Records excerpted from a collection:
_ _ _ _ _
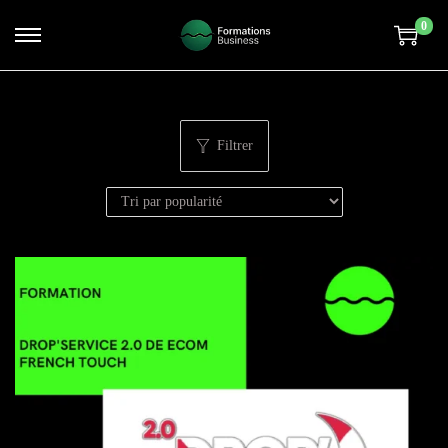
0
Filtrer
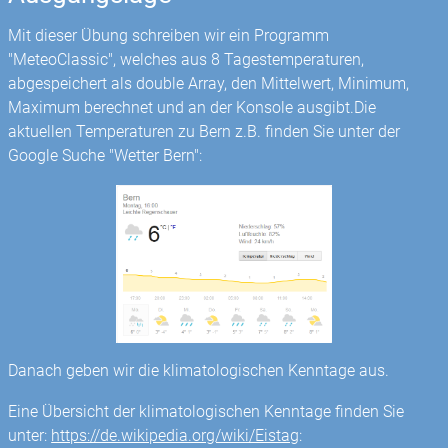
Mit dieser Übung schreiben wir ein Programm
"MeteoClassic", welches aus 8 Tagestemperaturen,
abgespeichert als double Array, den Mittelwert, Minimum,
Maximum berechnet und an der Konsole ausgibt.Die
aktuellen Temperaturen zu Bern z.B. finden Sie unter der
Google Suche "Wetter Bern":
Danach geben wir die klimatologischen Kenntage aus.
Eine Übersicht der klimatologischen Kenntage finden Sie
unter:
https://de.wikipedia.org/wiki/Eistag
:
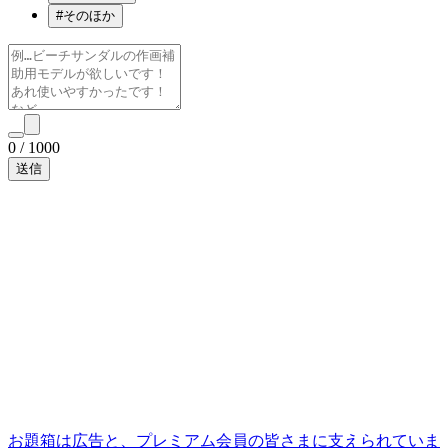
#
そのほか
0
/
1000
お題箱は広告と、プレミアム会員の皆さまに支えられていま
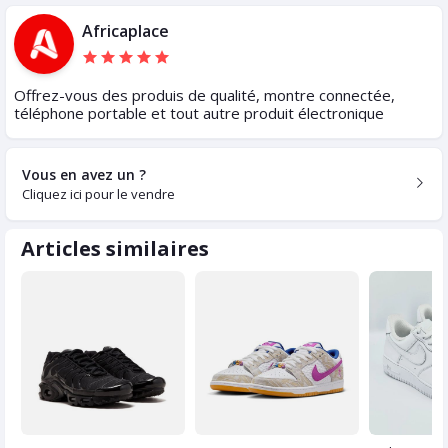
Africaplace
Offrez-vous des produis de qualité, montre connectée,
téléphone portable et tout autre produit électronique
Vous en avez un ?
Cliquez ici pour le vendre
Articles similaires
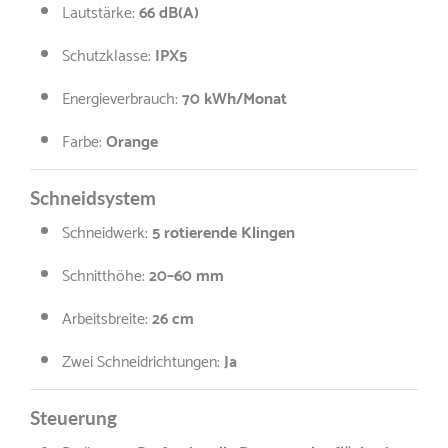
Lautstärke:
66
dB(A)
Schutzklasse:
IPX5
Energieverbrauch:
70
kWh/Monat
Farbe:
Orange
Schneidsystem
Schneidwerk:
5
rotierende Klingen
Schnitthöhe:
20–60 mm
Arbeitsbreite:
26 cm
Zwei Schneidrichtungen:
Ja
Steuerung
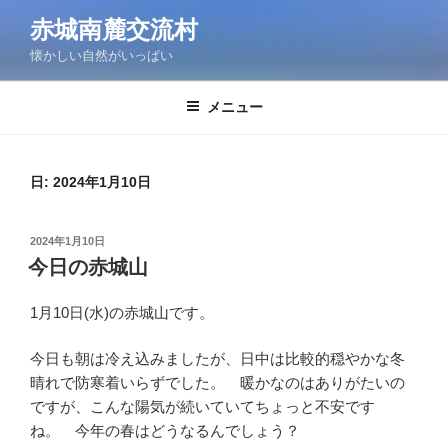
コ
赤城南麓交流村
ン
懐かしい自然がいっぱい
テ
ン
ツ
メニュー
へ
ス
キ
日:
2024年1月10日
ッ
プ
投
2024年1月10日
稿
今日の赤城山
日:
1月10日(水)の赤城山です。
今日も朝は冷え込みましたが、日中は比較的穏やかな冬
晴れで防寒着いらずでした。 暖かなのはありがたいの
ですが、こんな陽気が続いていてちょっと不安です
ね。 今年の春はどうなるんでしょう？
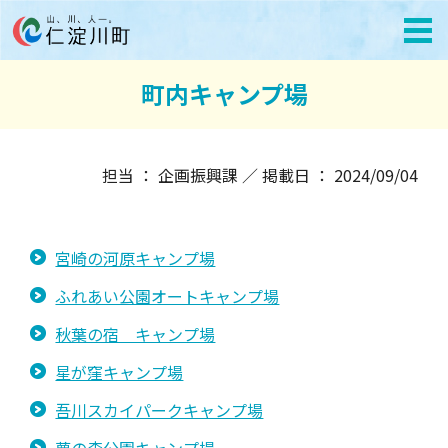
町内キャンプ場
担当 ： 企画振興課 ／ 掲載日 ： 2024/09/04
宮崎の河原キャンプ場
ふれあい公園オートキャンプ場
秋葉の宿 キャンプ場
星が窪キャンプ場
吾川スカイパークキャンプ場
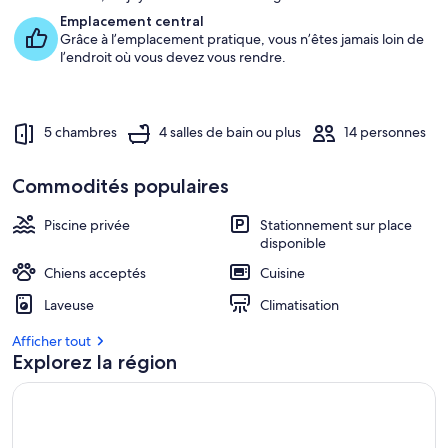
Emplacement central
Grâce à l’emplacement pratique, vous n’êtes jamais loin de
l’endroit où vous devez vous rendre.
5 chambres
4 salles de bain ou plus
14 personnes
Commodités populaires
Piscine privée
Stationnement sur place
disponible
Chiens acceptés
Cuisine
Laveuse
Climatisation
Afficher tout
Explorez la région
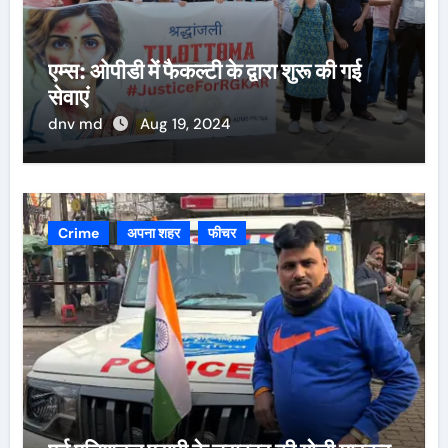
एम्स: ओपीडी में फैकल्टी के द्वारा शुरू की गई
सेवाएं
dnv md
Aug 19, 2024
Crime
अपना शहर
फीचर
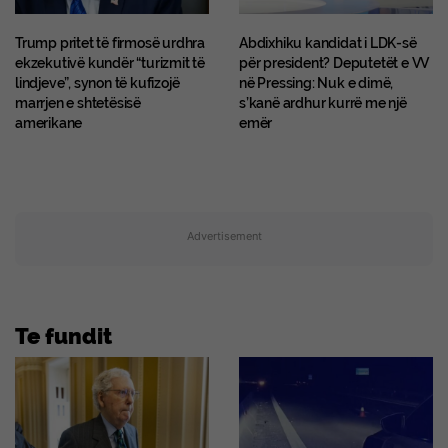
Trump pritet të firmosë urdhra
Abdixhiku kandidat i LDK-së
ekzekutivë kundër “turizmit të
për president? Deputetët e VV
lindjeve”, synon të kufizojë
në Pressing: Nuk e dimë,
marrjen e shtetësisë
s’kanë ardhur kurrë me një
amerikane
emër
Advertisement
Te fundit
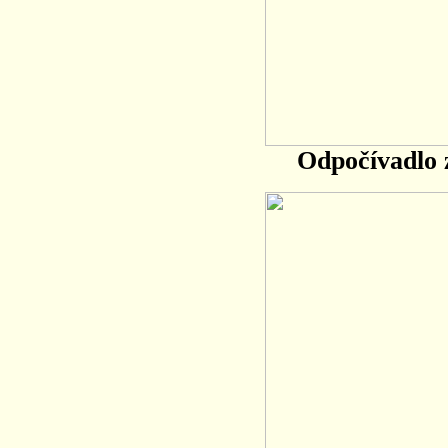
Odpočívadlo 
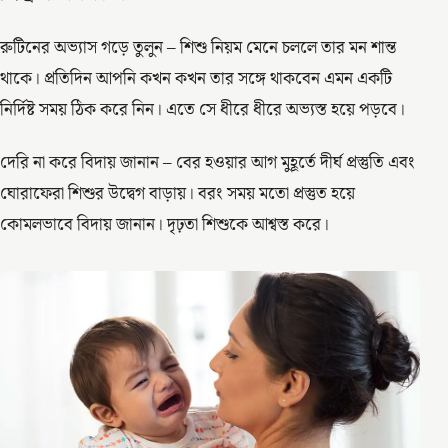
রুটিনের অভ্যাস গড়ে তুলুন – শিশু নিয়ম মেনে চললে তার মন শান্ত
থাকে। প্রতিদিন আপনি কখন কখন তার সঙ্গে থাকবেন এমন একটি
নির্দিষ্ট সময় ঠিক করে নিন। এতে সে ধীরে ধীরে অভ্যস্ত হয়ে পড়বে।
দেরি না করে বিদায় জানান – বের হওয়ার আগ মুহূর্তে দীর্ঘ প্রস্তুতি এবং
ঘোরাফেরা শিশুর উদ্বেগ বাড়ায়। বরং সময় মতো প্রস্তুত হয়ে
কোমলভাবে বিদায় জানান। দৃঢ়তা শিশুকে আশ্বস্ত করে।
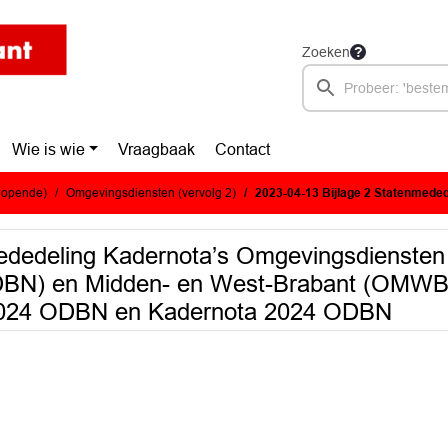
Zoeken
Wie is wie
Vraagbaak
Contact
glopende)
Omgevingsdiensten (vervolg 2)
2023-04-13 Bijlage 2 Statenmededeling Kadernota’s Omgevingsdiensten Zuidoost-Brabant (ODZOB), Brabant-Noord (ODBN)
ededeling Kadernota’s Omgevingsdiensten
BN) en Midden- en West-Brabant (OMWB)
 2024 ODBN en Kadernota 2024 ODBN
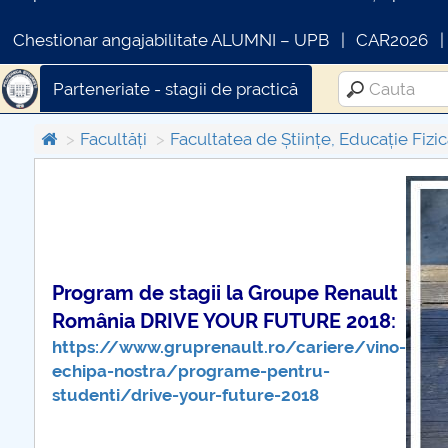
Chestionar angajabilitate ALUMNI – UPB
CAR2026
Parteneriate - stagii de practică
Facultăți
Facultatea de Științe, Educație Fizic
COMUNICAT DE PRESA
PRIMSTUD 26.03.2026
Program de stagii la Groupe Renault
România DRIVE YOUR FUTURE 2018:
https://www.gruprenault.ro/cariere/vino-
echipa-nostra/programe-pentru-
studenti/drive-your-future-2018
_ _ _ _ _
What you give back should match the entries above exactly, except that pictures are dropped.

■ **REPLY**:
0
Filtrer
Mit dieser Übung schreiben wir ein Programm
"MeteoClassic", welches aus 8 Tagestemperaturen,
abgespeichert als double Array, den Mittelwert, Minimum,
Maximum berechnet und an der Konsole ausgibt.Die
aktuellen Temperaturen zu Bern z.B. finden Sie unter der
Google Suche "Wetter Bern":
Danach geben wir die klimatologischen Kenntage aus.
Eine Übersicht der klimatologischen Kenntage finden Sie
unter:
https://de.wikipedia.org/wiki/Eistag
:
#
そのほか
0
/
1000
お題箱は広告と、プレミアム会員の皆さまに支えられていま
Africaplace
Offrez-vous des produis de qualité, montre connectée,
téléphone portable et tout autre produit électronique
Vous en avez un ?
Cliquez ici pour le vendre
Articles similaires
Lautstärke:
66
dB(A)
Schutzklasse:
IPX5
Energieverbrauch:
70
kWh/Monat
Farbe:
Orange
Schneidsystem
Schneidwerk:
5
rotierende Klingen
Schnitthöhe:
20–60 mm
Arbeitsbreite:
26 cm
Zwei Schneidrichtungen:
Ja
Steuerung
コ
赤城南麓交流村
ン
懐かしい自然がいっぱい
テ
ン
ツ
メニュー
へ
ス
キ
日:
2024年1月10日
ッ
プ
投
2024年1月10日
稿
今日の赤城山
日:
1月10日(水)の赤城山です。
今日も朝は冷え込みましたが、日中は比較的穏やかな冬
晴れで防寒着いらずでした。 暖かなのはありがたいの
ですが、こんな陽気が続いていてちょっと不安です
ね。 今年の春はどうなるんでしょう？
町内キャンプ場
担当 ： 企画振興課 ／ 掲載日 ： 2024/09/04
宮崎の河原キャンプ場
ふれあい公園オートキャンプ場
秋葉の宿 キャンプ場
星が窪キャンプ場
吾川スカイパークキャンプ場
Emplacement central
Grâce à l’emplacement pratique, vous n’êtes jamais loin de
l’endroit où vous devez vous rendre.
5 chambres
4 salles de bain ou plus
14 personnes
Commodités populaires
Piscine privée
Stationnement sur place
disponible
Chiens acceptés
Cuisine
Laveuse
Climatisation
Afficher tout
Explorez la région
एम्स: ओपीडी में फैकल्टी के द्वारा शुरू की गई
सेवाएं
dnv md
Aug 19, 2024
Crime
अपना शहर
फीचर
Trump pritet të firmosë urdhra
Abdixhiku kandidat i LDK-së
ekzekutivë kundër “turizmit të
për president? Deputetët e VV
lindjeve”, synon të kufizojë
në Pressing: Nuk e dimë,
marrjen e shtetësisë
s’kanë ardhur kurrë me një
amerikane
emër
Advertisement
Te fundit
Odpočívadlo 
রুটিনের অভ্যাস গড়ে তুলুন – শিশু নিয়ম মেনে চললে তার মন শান্ত
থাকে। প্রতিদিন আপনি কখন কখন তার সঙ্গে থাকবেন এমন একটি
নির্দিষ্ট সময় ঠিক করে নিন। এতে সে ধীরে ধীরে অভ্যস্ত হয়ে পড়বে।
দেরি না করে বিদায় জানান – বের হওয়ার আগ মুহূর্তে দীর্ঘ প্রস্তুতি এবং
ঘোরাফেরা শিশুর উদ্বেগ বাড়ায়। বরং সময় মতো প্রস্তুত হয়ে
কোমলভাবে বিদায় জানান। দৃঢ়তা শিশুকে আশ্বস্ত করে।
Zoeken
Wie is wie
Vraagbaak
Contact
glopende)
Omgevingsdiensten (vervolg 2)
2023-04-13 Bijlage 2 Statenmededeling Kadernota’s Omgevingsdiensten Zuidoost-Brabant (ODZOB), Brabant-Noord (ODBN)
ededeling Kadernota’s Omgevingsdiensten
BN) en Midden- en West-Brabant (OMWB)
 2024 ODBN en Kadernota 2024 ODBN
Chestionar angajabilitate ALUMNI – UPB
CAR2026
Parteneriate - stagii de practică
Facultăți
Facultatea de Științe, Educație Fizic
COMUNICAT DE PRESA
PRIMSTUD 26.03.2026
Program de stagii la Groupe Renault
România DRIVE YOUR FUTURE 2018:
https://www.gruprenault.ro/cariere/vino-
echipa-nostra/programe-pentru-
studenti/drive-your-future-2018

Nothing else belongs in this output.